If I remember correctly my parents wouldn't pay for the tape recorder/player and I was pissed.
DeadWriter
EnderVR46
Posted 12:38 PM 22/11/07
Parsec!
My Granddad worked for TI and got all of his kids one, which meant I grew up with one. I loved it.
There's an emulator out there but it's not the same, though I was cleaning out a back room in my grandparents house earlier this year and found everything but the old monitor. I haven't tried it out yet though.
Anyone remember the microphone and touch pad thing?
EnderVR46
Mayor McRib
Posted 12:38 PM 22/11/07
Also, my first computer. I still have it in my parents closet. Complete with tape recorder, joysticks and speech synthesizer. Still have my cartridges too, including extended basic, micro surgeon, chisholm trail and a few others. I had the white one though, towards the end of the run. I am thinking about getting rid of it or at least trying to do something with it. Steampunk TI?
Mayor McRib
bdkennedy1
Posted 12:26 PM 22/11/07
This was the computer that got me started in computers and programming. It was an all-in-one package that had everything at an affordable price. It had excellent games and I was able to program and use sprites.
bdkennedy1
mikejonas
Posted 12:14 PM 22/11/07
Aww...the TI99/4A was my first computer, too. I bought one on eBay a couple years ago to relive my childhood.
mikejonas
Dude27
Posted 12:04 PM 22/11/07
WOOOOOWWW.... my first ever computer... I just want to cry... ;-))
after it, there was An Amstrad, an Atari ST, and finaly a PC!!!
Dude27
necrolingua
Posted 9:06 PM 22/11/07
Tunnels of Doom had the most memorable theme. I haven't heard it in decades and I can still hum it.
Hunt the Wumpus.
And TI Extended Basic made it even better to program.
necrolingua
justreboot
Posted 9:44 PM 22/11/07
yea I bought one too immediately after my c-128. I also bought TI stock right after and it tanked (go figure). My next 'real pc' was my NEC powermate 286... ah good times good times...
justreboot
smokinjoefission
Posted 1:06 AM 23/11/07
Wow, there's a lot of old farts on Giz ... it was my first computer as well, still have it and I dust it off once in a while and power it up. I moved up to a C64 after that (64K?!? OMG! What am I going to do with 64K???).

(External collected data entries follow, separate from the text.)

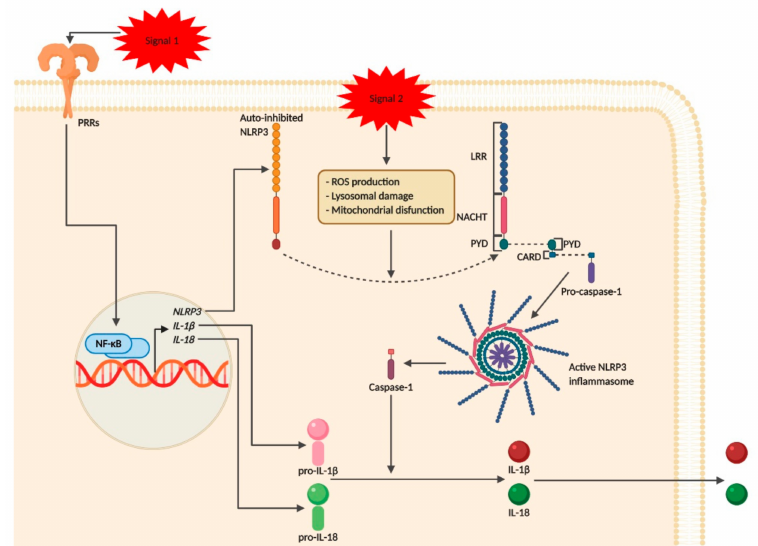
Figure 2. Pyrin domain-containing protein 3 (NLRP3) inflammasome activation. NLRP3 inflammasome is composed of a sensor molecule (e.g., NLRP3), the adaptor protein ASC and the cysteine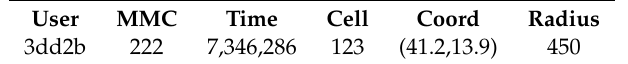
Figure 1. Structure of a call detail record (CDR). Every time a user sends or receives calls or text messages we generate one CDR with information about the user (hashed) id, the MMC (mobile country code), the timestamp of the CDR, and the code, coordinates and coverage radius of the cell tower.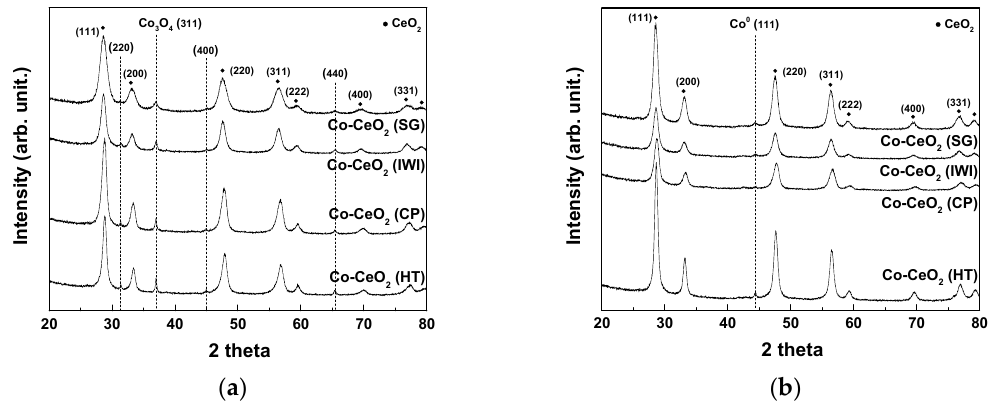
Figure 1. X-ray diffraction (XRD) patterns of Co–CeO 2 catalysts prepared by different synthetic Figure 1. X-ray di ff raction (XRD) patterns of Co–CeO 2 catalysts prepared by di ff erent synthetic methods: ( a ) Fresh, ( b ) Used. methods: ( a ) Fresh, ( b ) Used.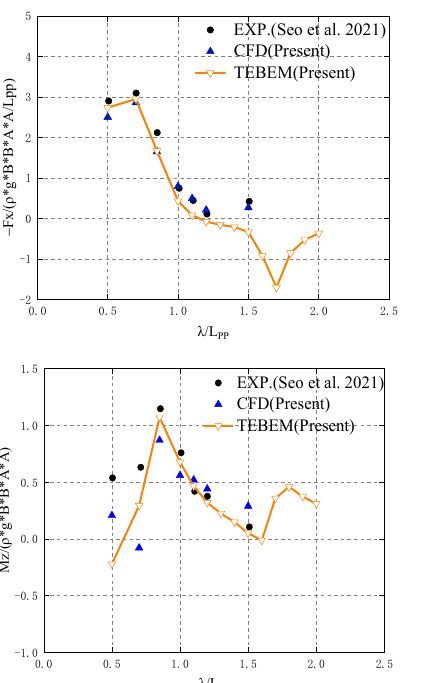
Figure 14. RAO of 6-DOF motion of KVLCC2 under H = 0.02 L PP , χ = 120°, β = 0°, and U = 6.0 kn.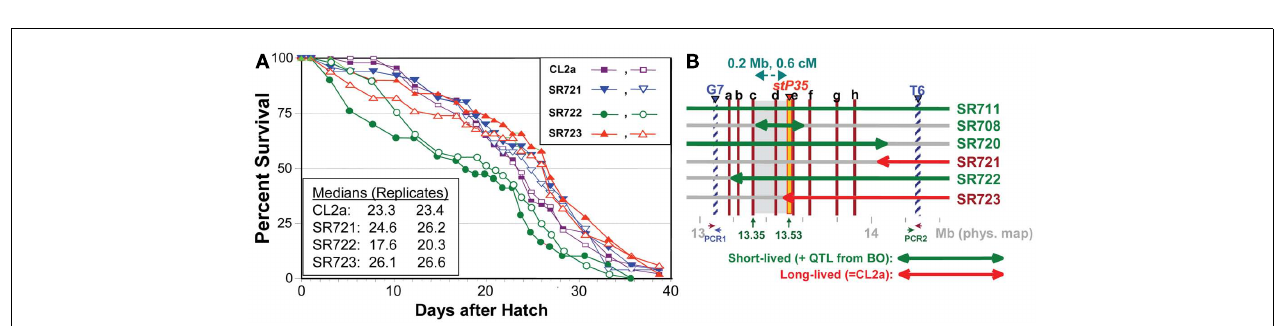
FIGURE 5 | Sequencing data for single-nucleotide polymorphisms that distinguish between parental strains Bergerac-BO and CL2a. SNPs are shown only if informative to determine the parental origin of that site in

Ahhhh ... good times *sniff*
smokinjoefission
spaceman37
Posted 3:18 AM 23/11/07
Apple IIc was my first, although I recall the Coleco Adam for a short time, I think my parents wisely returned it. Can't remember when I got it, but I also have an old Trash 80 lying around. Boy was I spoiled.
spaceman37
Narual
Posted 7:19 AM 23/11/07
Woot.. my first computer! Scott Adams Grand Adventures were the best. Wrote my first BASIC stuff on there, and so many great games.
There's an emulator here, you can go back and play all the good stuff again:
[www.harmlesslion.com]
Narual
Panhandler
Posted 10:31 AM 23/11/07
Using graph paper and hex codes to plug in my own sprites, then moving them around the screen in primitive BASIC... and folks say there wasn't enough for a nerdy 4th grader to do with a 99/4a? C'mon! The cartridges were the LEAST interesting thing this machine did.
10 PRINT "I miss my TI"
20 GOTO 10
-
Panhandler
Starcade
Posted 8:55 PM 23/11/07
My grandparents had one of these. I remember going over their house and playing parsec with the voice module.
Was a fun system.
Starcade
Spliner1969
Posted 9:27 AM 23/11/07
HA! I got one of those for Xmas that year, and it was defective! They were then sold out, so I got a C64 instead. I loved that thing so much, its likely the one thing of my childhood that turned me to a career in computers.